**Supplied information:**
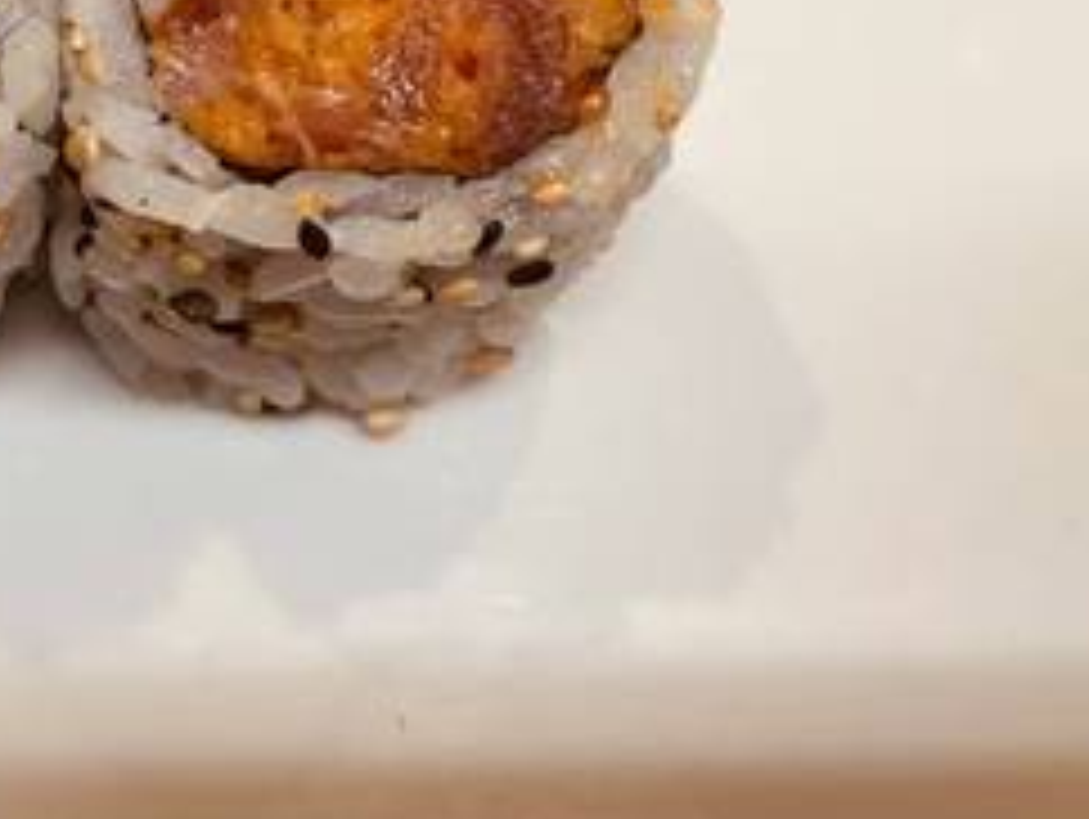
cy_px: -76
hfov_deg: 28.0
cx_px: -112
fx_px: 1984
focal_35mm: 63
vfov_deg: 22.1
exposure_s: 1/60
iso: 80
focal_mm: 5.1
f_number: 1.6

**Goal of the exercise:** Everything in the entries except the images must be copied exactly.

**Expected answer:**
cy_px: -76
hfov_deg: 28.0
cx_px: -112
fx_px: 1984
focal_35mm: 63
vfov_deg: 22.1
exposure_s: 1/60
iso: 80
focal_mm: 5.1
f_number: 1.6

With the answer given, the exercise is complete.